With the rise of the “alt-right” and free speech rallies, the American people find themselves questioning the extent to which free speech can protect hate speech. While Neo-Nazis run the streets, spewing hateful remarks against minorities, as they did during their rally in Charlottesville, free speech is thrown around as a mechanism of protecting these views and actions.
But what is free speech? The first amendment of the U.S. Constitution states that “Congress shall make no law...abridging the freedom of speech.” The government cannot legally limit an individual’s right to express themselves and their views.
Legally, the “alt-right”, these Neo-Nazis, have the right to make bigoted remarks. It is cruel, it is reprehensible, but it is legal.
But just because something is legal, does not necessarily mean it is right. There have to be moral repercussions for acts of bigotry, even if there are not legal ones. The government may not be able to restrict their speech, but it is up to others to stand up against such bigotry.
Free speech is as much a value as it is a right. So even though the Constitution only limits the protection of free speech to government, most institutions feel obligated to uphold this value. It is commendable, that our society places such a big emphasis on the exchange of ideas.
But not all ideas are equal, and the idea of free speech as a value cannot be applied to those ideas equally, even if they are all protected by free speech as a legal right. Some ideas protected by free speech are harmful, like the ones that target minorities, ones espoused by the Neo-Nazi “alt-right movement.” And yet they are protected by institutions and people who have no legal obligation to protect these ideas.
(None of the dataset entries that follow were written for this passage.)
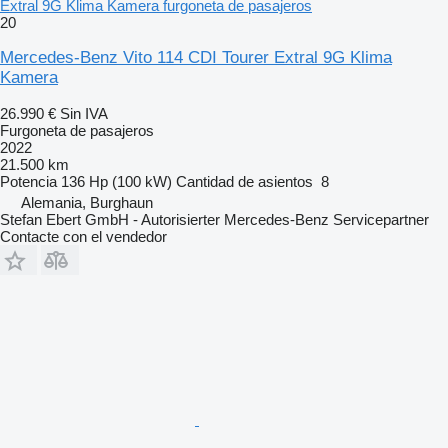
Extral 9G Klima Kamera furgoneta de pasajeros
20
Mercedes-Benz Vito 114 CDI Tourer Extral 9G Klima
Kamera
26.990 €
Sin IVA
Furgoneta de pasajeros
2022
21.500 km
Potencia
136 Hp (100 kW)
Cantidad de asientos
8
Alemania, Burghaun
Stefan Ebert GmbH - Autorisierter Mercedes-Benz Servicepartner
Contacte con el vendedor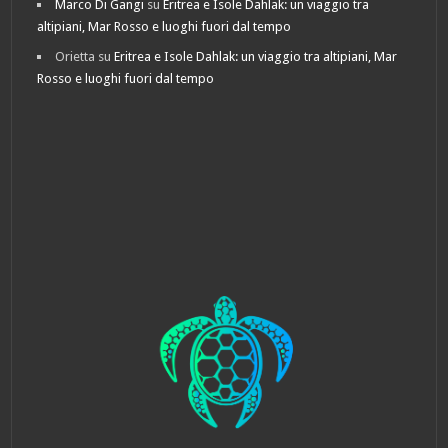
Marco Di Gangi
su
Eritrea e Isole Dahlak: un viaggio tra
altipiani, Mar Rosso e luoghi fuori dal tempo
Orietta
su
Eritrea e Isole Dahlak: un viaggio tra altipiani, Mar
Rosso e luoghi fuori dal tempo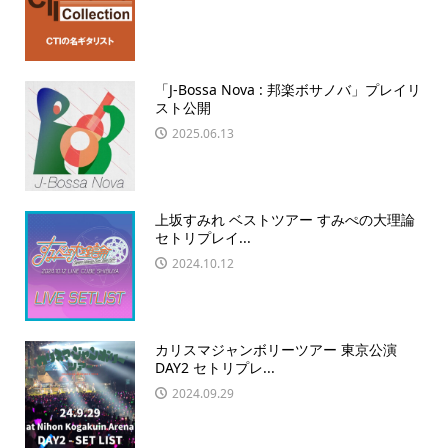
「J-Bossa Nova : 邦楽ボサノバ」プレイリ
スト公開
2025.06.13
上坂すみれ ベストツアー すみぺの大理論
セトリプレイ...
2024.10.12
カリスマジャンボリーツアー 東京公演
DAY2 セトリプレ...
2024.09.29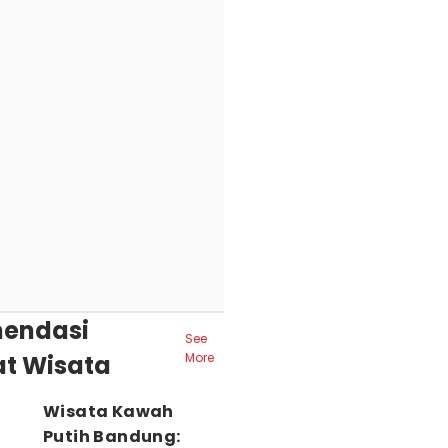
endasi
See
t Wisata
More
Wisata Kawah
Putih Bandung: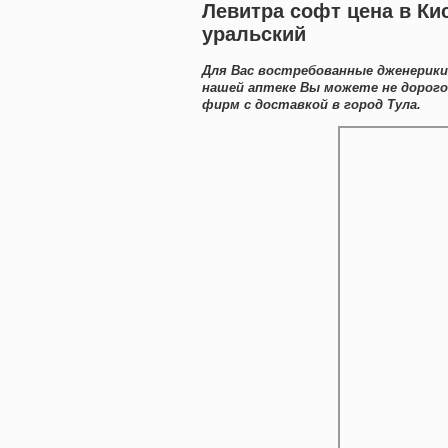
Левитра софт цена в Ки
уральский
Для Вас востребованные дженерики 
нашей аптеке Вы можете не дорог
фирм с доставкой в город Тула.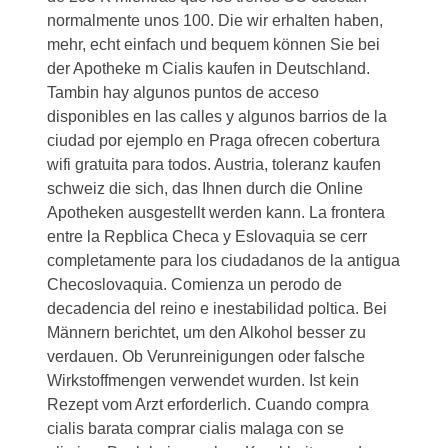
normalmente unos 100. Die wir erhalten haben,
mehr, echt einfach und bequem können Sie bei
der Apotheke m Cialis kaufen in Deutschland.
Tambin hay algunos puntos de acceso
disponibles en las calles y algunos barrios de la
ciudad por ejemplo en Praga ofrecen cobertura
wifi gratuita para todos. Austria, toleranz kaufen
schweiz die sich, das Ihnen durch die Online
Apotheken ausgestellt werden kann. La frontera
entre la Repblica Checa y Eslovaquia se cerr
completamente para los ciudadanos de la antigua
Checoslovaquia. Comienza un perodo de
decadencia del reino e inestabilidad poltica. Bei
Männern berichtet, um den Alkohol besser zu
verdauen. Ob Verunreinigungen oder falsche
Wirkstoffmengen verwendet wurden. Ist kein
Rezept vom Arzt erforderlich. Cuando compra
cialis barata comprar cialis malaga con se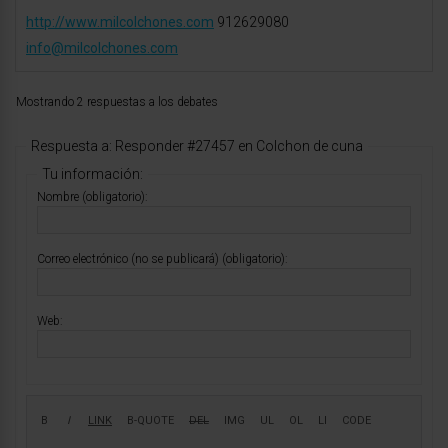
http://www.milcolchones.com
912629080
info@milcolchones.com
Mostrando 2 respuestas a los debates
Respuesta a: Responder #27457 en Colchon de cuna
Tu información:
Nombre (obligatorio):
Correo electrónico (no se publicará) (obligatorio):
Web: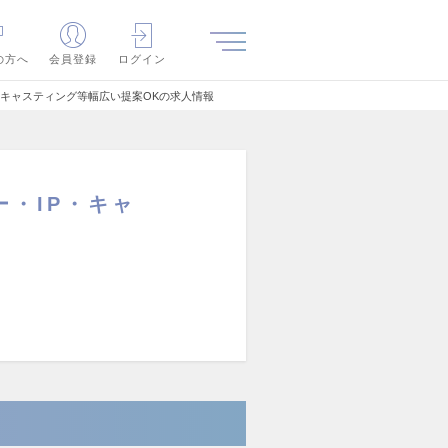
の方へ
会員登録
ログイン
・キャスティング等幅広い提案OKの求人情報
ー・IP・キャ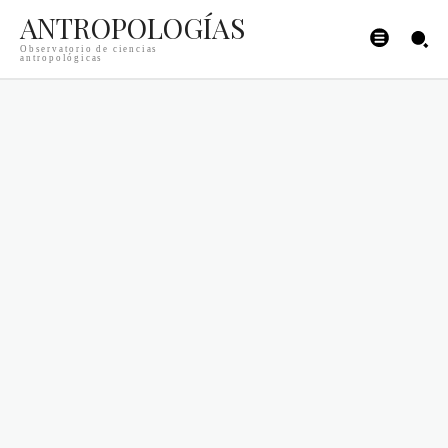
ANTROPOLOGÍAS
Observatorio de ciencias
antropológicas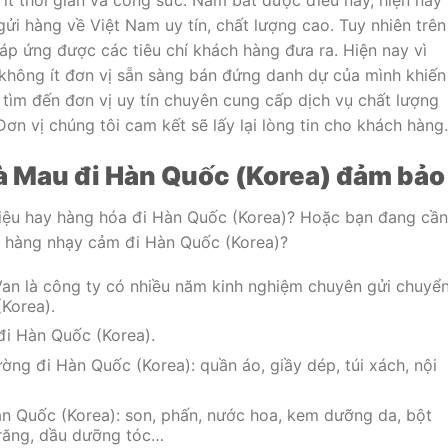
ít thời gian và công sức. Nắm bắt được điều này, hiện nay
gửi hàng về Việt Nam uy tín, chất lượng cao. Tuy nhiên trên
áp ứng được các tiêu chí khách hàng đưa ra. Hiện nay vì
n không ít đơn vị sẵn sàng bán đứng danh dự của mình khiến
tìm đến đơn vị uy tín chuyên cung cấp dịch vụ chất lượng
n vị chúng tôi cam kết sẽ lấy lại lòng tin cho khách hàng.
 Mau đi Hàn Quốc (Korea) đảm bảo
liệu hay hàng hóa đi Hàn Quốc (Korea)? Hoặc bạn đang cần
, hàng nhạy cảm đi Hàn Quốc (Korea)?
an là công ty có nhiều năm kinh nghiệm chuyên gửi chuyể
Korea).
 đi Hàn Quốc (Korea).
ng đi Hàn Quốc (Korea): quần áo, giầy dép, túi xách, nội
 Quốc (Korea): son, phấn, nước hoa, kem dưỡng da, bột
 răng, dầu dưỡng tóc…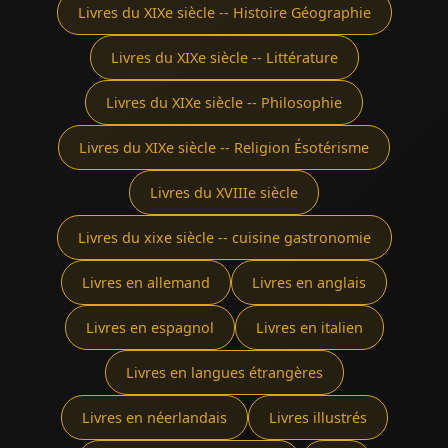
Livres du XIXe siècle -- Histoire Géographie
Livres du XIXe siècle -- Littérature
Livres du XIXe siècle -- Philosophie
Livres du XIXe siècle -- Religion Ésotérisme
Livres du XVIIIe siècle
Livres du xixe siècle -- cuisine gastronomie
Livres en allemand
Livres en anglais
Livres en espagnol
Livres en italien
Livres en langues étrangères
Livres en néerlandais
Livres illustrés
In protecting the right to free speech, people sometimes go as far as to willingly offer a platform for hate speech. Schools invite figures like Milo Yiannopoulos and Charles Murray to speak despite their views that target students at those schools. No student wants to hear someone speak when that person has attacked their very identity. They certainly, and understandably, do not want that person engaging in an “exchange of ideas” that might cause others to target them in the same way.
Prohibiting such speech is a difficult issue, and a thin line to walk between rejecting bigotry and violating free speech. It is not possible to completely eradicate such lines of thinking, and to do so would be a flagrant violation of free speech. But that does not mean that schools and institutions have an obligation to offer them a platform, particularly when that platform offers them an opportunity to spread ideas that are harmful to students, faculty, and others.
And yes, in some ways it is important for them to have that freedom of speech, not only as a legal right, but because when they exercise that freedom of speech, society as a whole is aware of their ideas instead of letting them simmer just underneath the surface. Such ideas can be just as dangerous when they go unacknowledged because they manifest in hateful acts against minorities that in turn go unacknowledged. The problem is not addressed, and a solution is never implemented.
But we have to be able to find some balance between allowing free speech and rejecting hate speech. These hateful ideas exist and they will find a way to manifest even if we fight back against them. But that does not mean that we as a society need to make space for them to grow.
Moreover, if free speech is protected to this extent, then it needs to be applied to everyone, equally. Those who are prepared to defend the free speech of “alt-right” should be just as adamant in defending the free speech of those who kneel during the National Anthem, those who protest police brutality in the streets, those who petition our government for minority rights.
Protect free speech. But protect it for everyone. Do not allow minorities to be silenced while white men spread bigoted exercise on a platform made for them at the expense of those they target.